DIW- Deutsche Wirtschaft wächst erst 2014 wieder kräftig

Mittwoch, 9. Januar 2013, 14:12 Uhr
 

Berlin (Reuters) - Die deutsche Wirtschaft kommt nach Einschätzung des Berliner DIW erst 2014 kräftig in Schwung.

Dann sei wegen der starken Binnennachfrage ein Wachstum von mehr als zwei Prozent möglich, nach 0,9 Prozent in diesem Jahr, teilte das Deutsche Institut für Wirtschaftsforschung (DIW) am Mittwoch mit. Vor allem die gute Lage am Arbeitsmarkt dürfte den privaten Konsum beflügeln. "Die wirtschaftliche Entwicklung ist in Deutschland noch immer erheblich kräftiger als im Rest der Währungsunion, obwohl die derzeit schwache Nachfrage aus Nachbarländern wie Frankreich und den Niederlanden die deutsche Wirtschaft belastet", sagte DIW-Konjunkturchef Ferdinand Fichtner.
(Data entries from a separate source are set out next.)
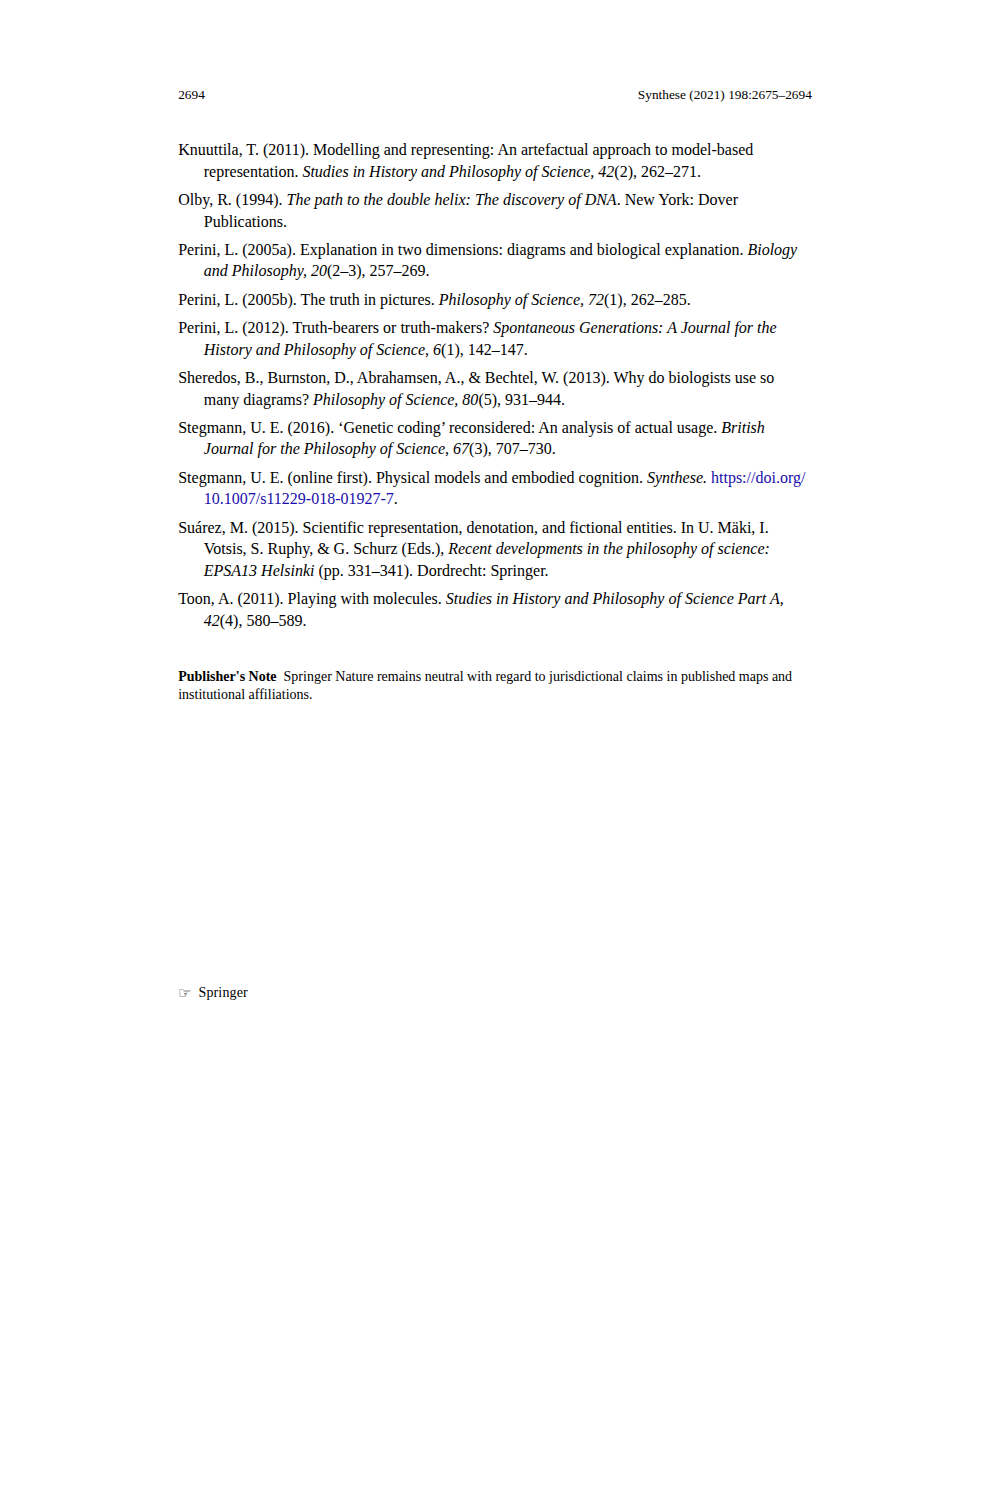2694 Synthese (2021) 198:2675–2694
Knuuttila, T. (2011). Modelling and representing: An artefactual approach to model-based representation. Studies in History and Philosophy of Science, 42(2), 262–271.
Olby, R. (1994). The path to the double helix: The discovery of DNA. New York: Dover Publications.
Perini, L. (2005a). Explanation in two dimensions: diagrams and biological explanation. Biology and Philosophy, 20(2–3), 257–269.
Perini, L. (2005b). The truth in pictures. Philosophy of Science, 72(1), 262–285.
Perini, L. (2012). Truth-bearers or truth-makers? Spontaneous Generations: A Journal for the History and Philosophy of Science, 6(1), 142–147.
Sheredos, B., Burnston, D., Abrahamsen, A., & Bechtel, W. (2013). Why do biologists use so many diagrams? Philosophy of Science, 80(5), 931–944.
Stegmann, U. E. (2016). ‘Genetic coding’ reconsidered: An analysis of actual usage. British Journal for the Philosophy of Science, 67(3), 707–730.
Stegmann, U. E. (online first). Physical models and embodied cognition. Synthese. https://doi.org/10.1007/s11229-018-01927-7.
Suárez, M. (2015). Scientific representation, denotation, and fictional entities. In U. Mäki, I. Votsis, S. Ruphy, & G. Schurz (Eds.), Recent developments in the philosophy of science: EPSA13 Helsinki (pp. 331–341). Dordrecht: Springer.
Toon, A. (2011). Playing with molecules. Studies in History and Philosophy of Science Part A, 42(4), 580–589.
Publisher's Note Springer Nature remains neutral with regard to jurisdictional claims in published maps and institutional affiliations.
☞ Springer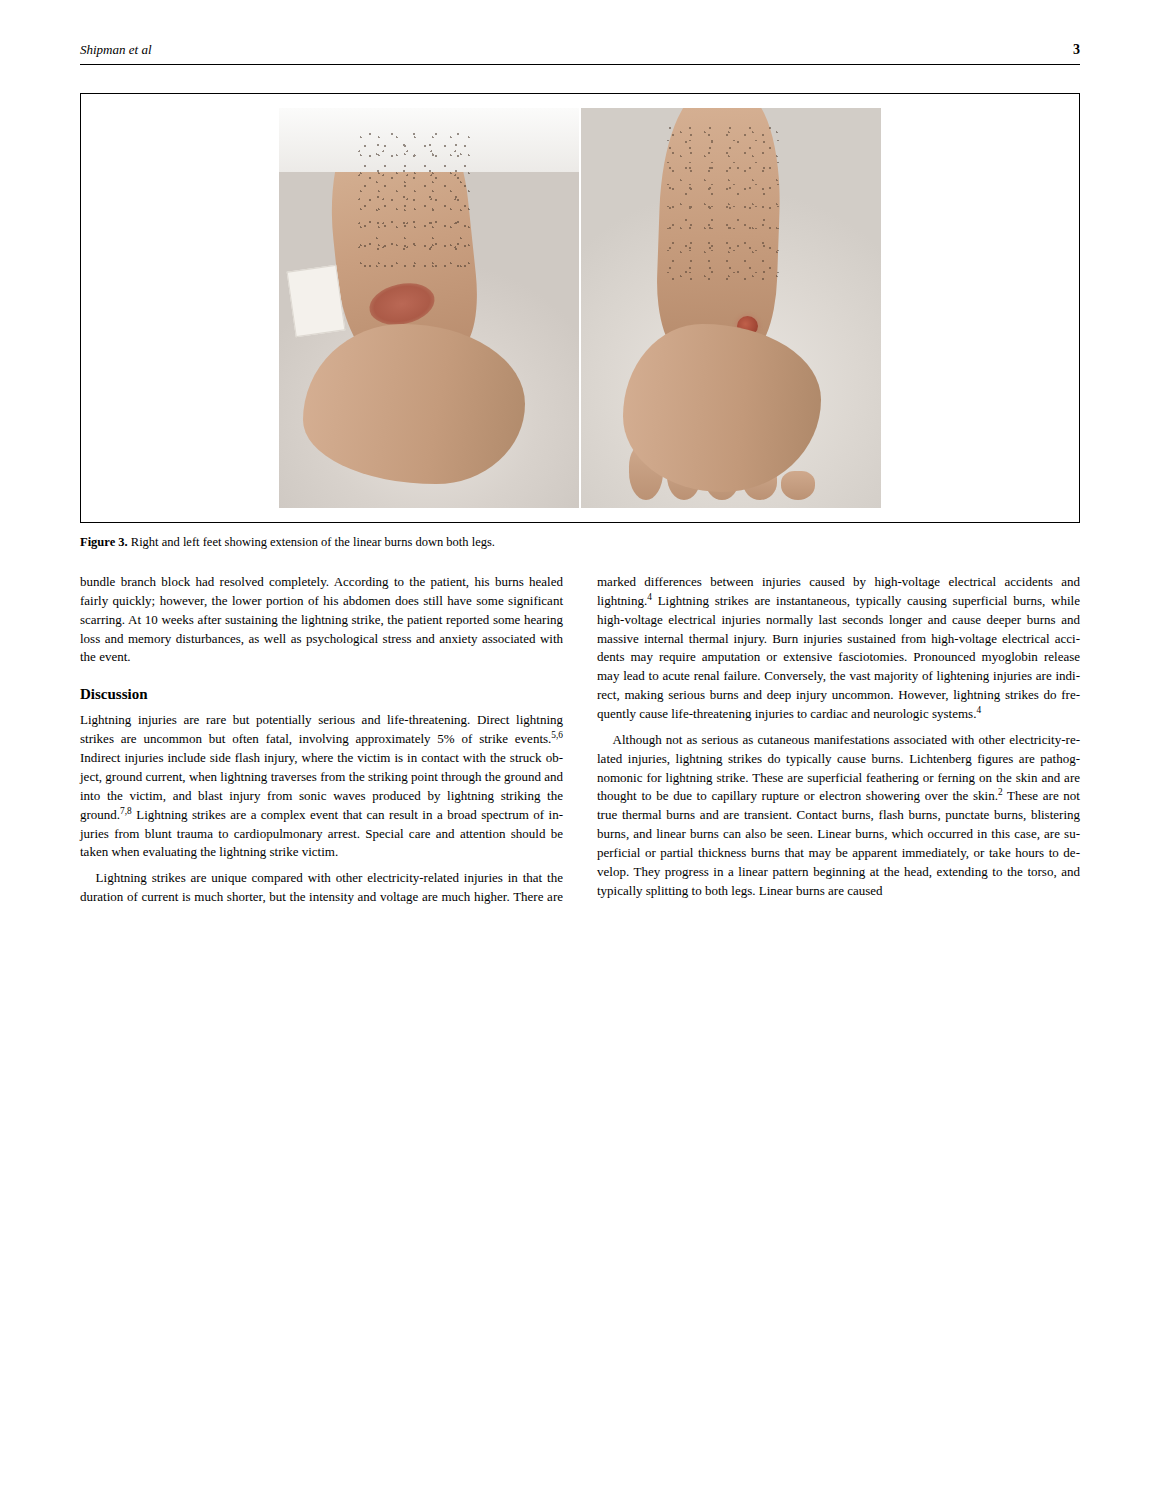Shipman et al 3
Figure 3. Right and left feet showing extension of the linear burns down both legs.
bundle branch block had resolved completely. According to the patient, his burns healed fairly quickly; however, the lower portion of his abdomen does still have some significant scarring. At 10 weeks after sustaining the lightning strike, the patient reported some hearing loss and memory disturbances, as well as psychological stress and anxiety associated with the event.
Discussion
Lightning injuries are rare but potentially serious and life-threatening. Direct lightning strikes are uncommon but often fatal, involving approximately 5% of strike events.5,6 Indirect injuries include side flash injury, where the victim is in contact with the struck object, ground current, when lightning traverses from the striking point through the ground and into the victim, and blast injury from sonic waves produced by lightning striking the ground.7,8 Lightning strikes are a complex event that can result in a broad spectrum of injuries from blunt trauma to cardiopulmonary arrest. Special care and attention should be taken when evaluating the lightning strike victim.
Lightning strikes are unique compared with other electricity-related injuries in that the duration of current is much shorter, but the intensity and voltage are much higher. There are marked differences between injuries caused by high-voltage electrical accidents and lightning.4 Lightning strikes are instantaneous, typically causing superficial burns, while high-voltage electrical injuries normally last seconds longer and cause deeper burns and massive internal thermal injury. Burn injuries sustained from high-voltage electrical accidents may require amputation or extensive fasciotomies. Pronounced myoglobin release may lead to acute renal failure. Conversely, the vast majority of lightening injuries are indirect, making serious burns and deep injury uncommon. However, lightning strikes do frequently cause life-threatening injuries to cardiac and neurologic systems.4
Although not as serious as cutaneous manifestations associated with other electricity-related injuries, lightning strikes do typically cause burns. Lichtenberg figures are pathognomonic for lightning strike. These are superficial feathering or ferning on the skin and are thought to be due to capillary rupture or electron showering over the skin.2 These are not true thermal burns and are transient. Contact burns, flash burns, punctate burns, blistering burns, and linear burns can also be seen. Linear burns, which occurred in this case, are superficial or partial thickness burns that may be apparent immediately, or take hours to develop. They progress in a linear pattern beginning at the head, extending to the torso, and typically splitting to both legs. Linear burns are caused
Größter Hemmschuh sei die immer noch andauernde Krise und Rezession im Euroraum, welche die Unternehmen zu spüren bekämen. Vor allem das Winterhalbjahr werde enttäuschen. Angesichts schwächerer Exporte hielten sich die Unternehmen mit Investitionen zurück, sagte DIW-Experte Simon Junker. In Jahresverlauf 2013 hellten sich die Aussichten für die Exportwirtschaft aber dank der anziehenden Weltkonjunktur wieder auf, zudem dürfte es in Europa nicht weiter nach unten gehen. "Mit den verbesserten Absatzaussichten dürften die Unternehmen zudem wieder vermehrt investieren, zumal dies bei den derzeit günstigen Finanzierungsbedingungen besonders attraktiv ist", sagte Junker.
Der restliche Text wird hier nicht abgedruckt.